Sexual abuse of girls in particular took centre stage last week as three prominent persons in Dominican society faced the wrath of the press (talk shows, to be precise) and the public especially social media.

As the real-life soap opera began to unravel, salacious episode after episode, we seem to have forgotten the legal principle enshrined in our constitution: that an accused person is innocent until proven guilty. In the case of the three men, the Dominican public has determined very early that they are all guilty until innocent. It seems that we have thrown our legal and our moral tenets into the cesspool where every citizen is sullied.

It appears that we have not realised that after all the unwarranted publicity and the dissemination of unverified "truths" it may be impossible for the accused persons to obtain a fair trial in our courts and that argument may be the first weapon in the arsenal of defence lawyers if accused persons are taken before the court to prove their guilt or innocence. In fact that is the major reason why the Sexual Offences Act expressly prohibits the calling of names before and during a trial of that nature because no one publicly accused of such a horrendous act can expect to receive an unbiased trial.

Having said this, we believe that far-reaching reform of the Sexual Offence Act is way overdue. Probably the stories that Dominicans fed on last week will influence Prime Minister Roosevelt Skerrit and his Attorney General to recommend the amended Act to the Dominica Parliament.

And we must not fool ourselves. Last week's alleged incidents are not isolated; there are hundreds of such cases, some real and many imagined, in the garbage heaps of society, in our towns and villages.

Recently Jemma Azille-Lewis of the Social Welfare Department presented some alarming statistics of the state of child sexual abuse in Dominica.

For instance, in 2015 a total of 189 cases of child abuse were recorded in Dominica.
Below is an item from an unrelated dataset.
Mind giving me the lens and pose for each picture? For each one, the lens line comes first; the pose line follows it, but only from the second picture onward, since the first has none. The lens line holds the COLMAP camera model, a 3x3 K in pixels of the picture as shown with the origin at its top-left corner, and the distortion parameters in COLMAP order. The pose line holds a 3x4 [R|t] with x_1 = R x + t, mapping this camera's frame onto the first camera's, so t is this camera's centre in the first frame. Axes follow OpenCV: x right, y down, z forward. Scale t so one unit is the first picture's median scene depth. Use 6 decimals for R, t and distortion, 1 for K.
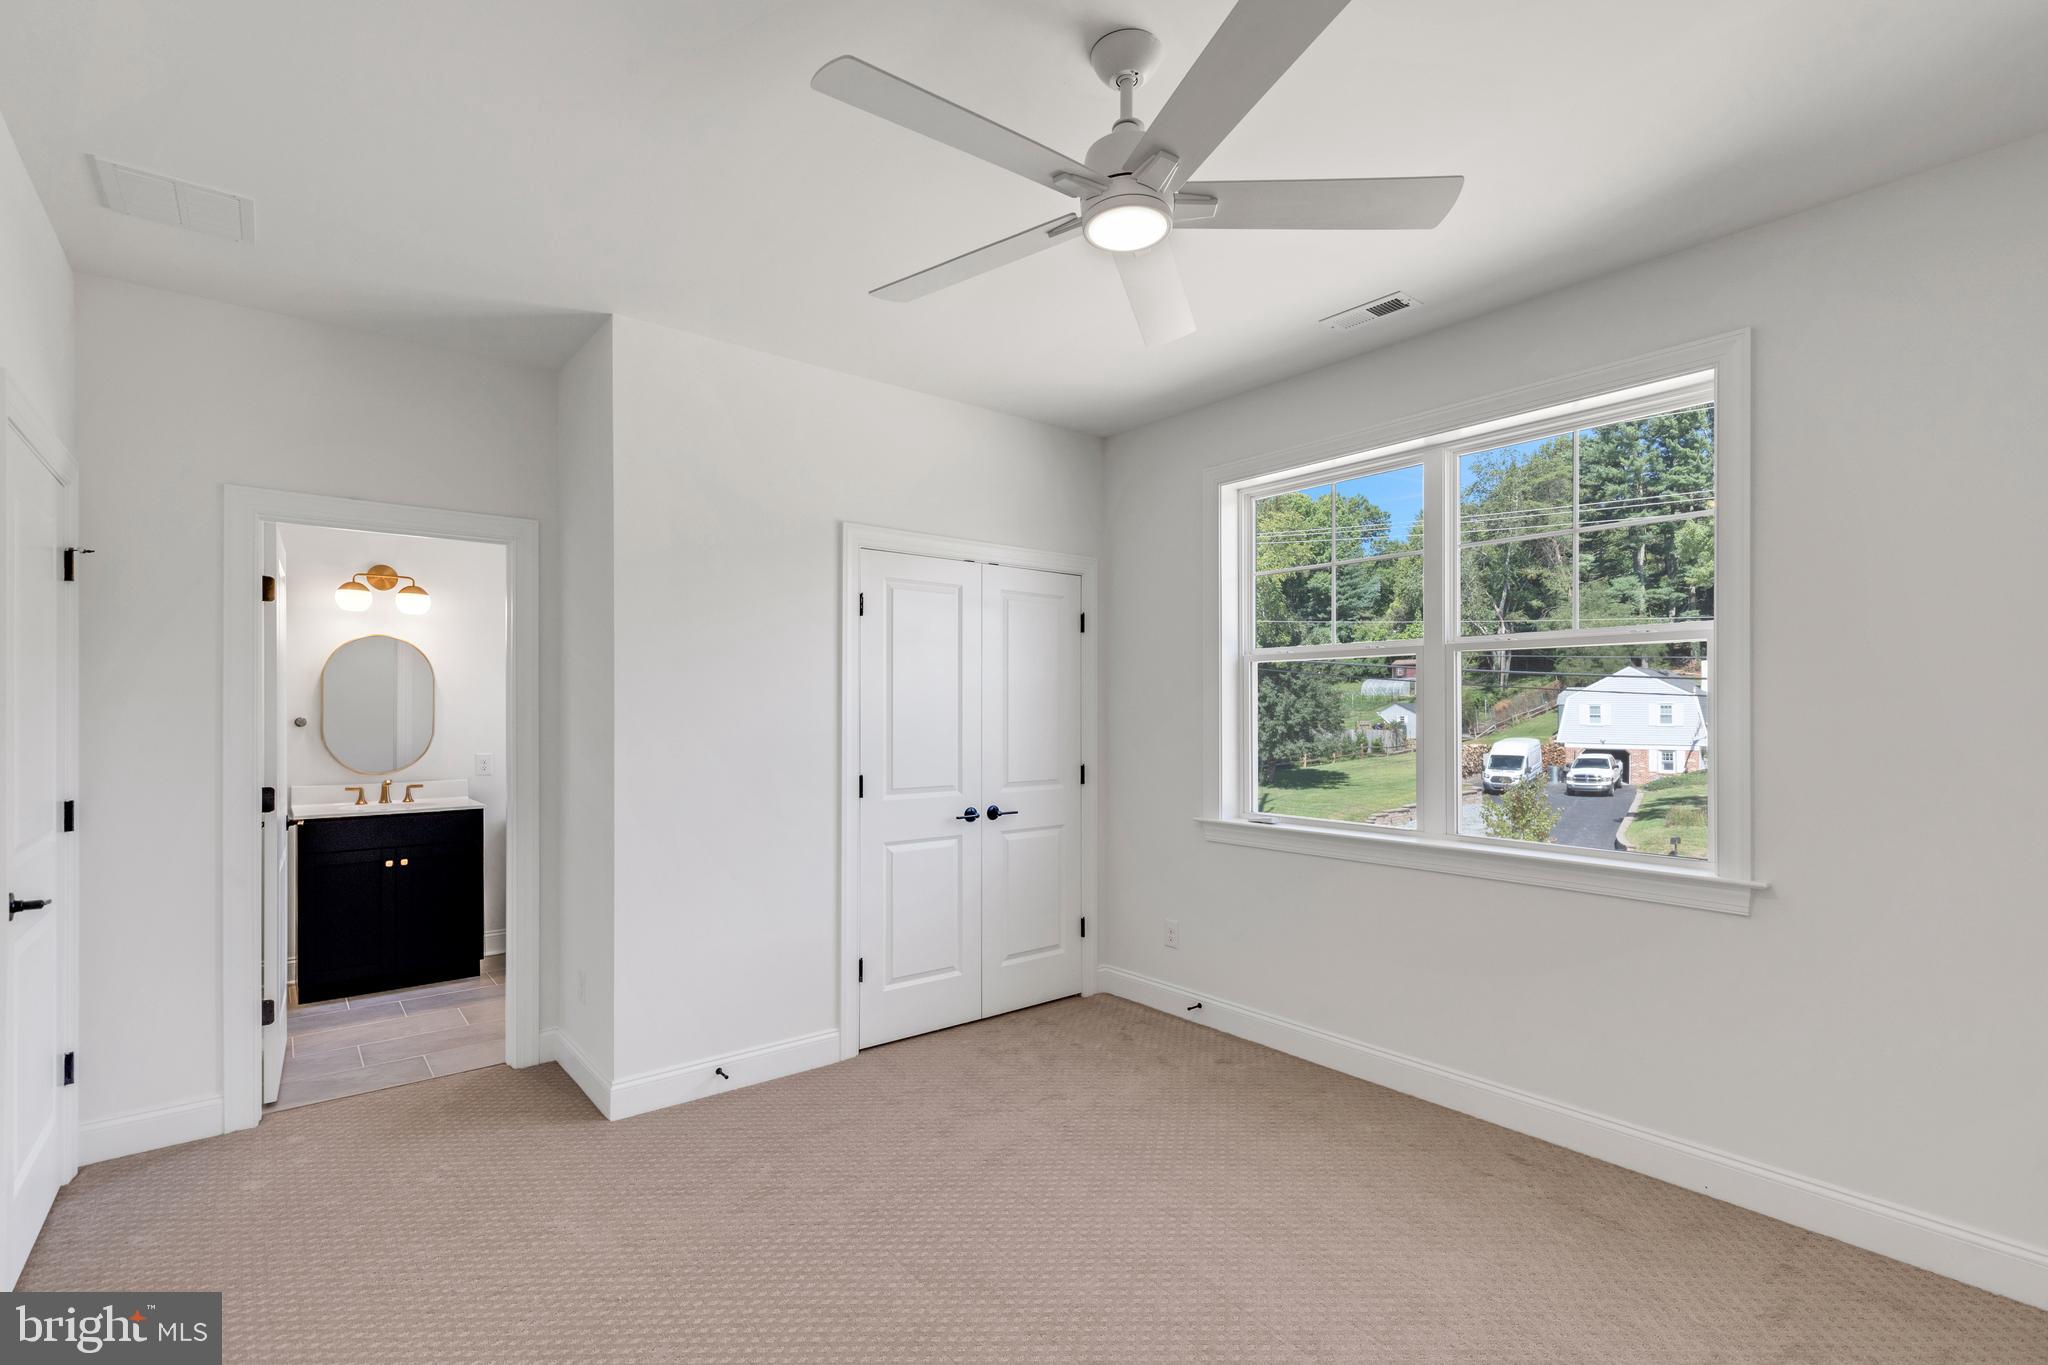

Out of that figure 128 were sexual related. Seventy-three cases were children within the ages of 0 to 10.

Azille-Lewis said at a recent press conference recently: "So it shows that our children as young as babies are being abused. Some are neglected, some are abandoned, some are physically abused, sexually abused, emotionally abused and some children suffer from more than one form of abuse. We should be concerned about that."

Figures for 2010 to 2015 show a total of 1,095 reported cases of child abuse.

"I think this is too much," Azille-Lewis said, especially for a country of that size, we may add.

Note than in 2010 there were 39 reported cases of boys being abused but in 2015 the number jumped to 47.

But as the nation's attention has focussed on child sexual abuse we have to be careful that other forms of child abuse are not being ignored.

A few years ago the Welfare Division of the Ministry of Community Development executed a number of activities for the observance of Child Abuse Awareness Week. As part of their programme the Division created an interesting theme entitled: There is no Excuse for Child Abuse, Save the Nation's Children. In an editorial that we published during that period, we suggested that officials must pay attention to the fact that government supports and promotes one of the worst forms of child abuse i.e. corporal punishment in schools. For that, we submit, there is no excuse.

We believe that the State sends a negative message to the perpetrators of all forms of abuse of children when it approves of corporal punishment in schools. The Education Act of 2007 states that "corporal punishment may be administered" in primary and secondary schools although the Act restricts the administration of corporal punishment to principals, deputy principals and designated teachers. But it seems the restrictions on corporal punishment does not apply to the youngest most vulnerable youths in Dominica, toddlers and infants in early childhood education. The Early Childhood Education Regulation of 2003 makes no mention of restrictions to corporal punishment.

Few persons who inundated the media with calls last week remembered that there is also rampant physical and emotional abuse of our boys and girls in our schools where little girls and boys including toddlers are being canned, slapped, spanked, shaken, pinched and generally abused by authoritative figures.

The emotional damage caused by corporal punishment is difficult to measure but no less damaging to the emotional well-being of the child. The scientific evidence published in the literature on the subject points to symptoms such as chronic depression and low self-esteem as well as psychological mal-adjustment at home and at school. Most importantly corporal punishment teaches a child lessons he never forgets: violence is the means by which conflict has to be resolved. Hence, teachers and parents should not be surprised that they are the main perpetrators of the cycle of violence in our society.

As we seek solutions to the problem of child sexual abuse, we urge our Government to move swiftly to ban corporal punishment in our schools and at the same time train teachers to manage classrooms that are free from violence.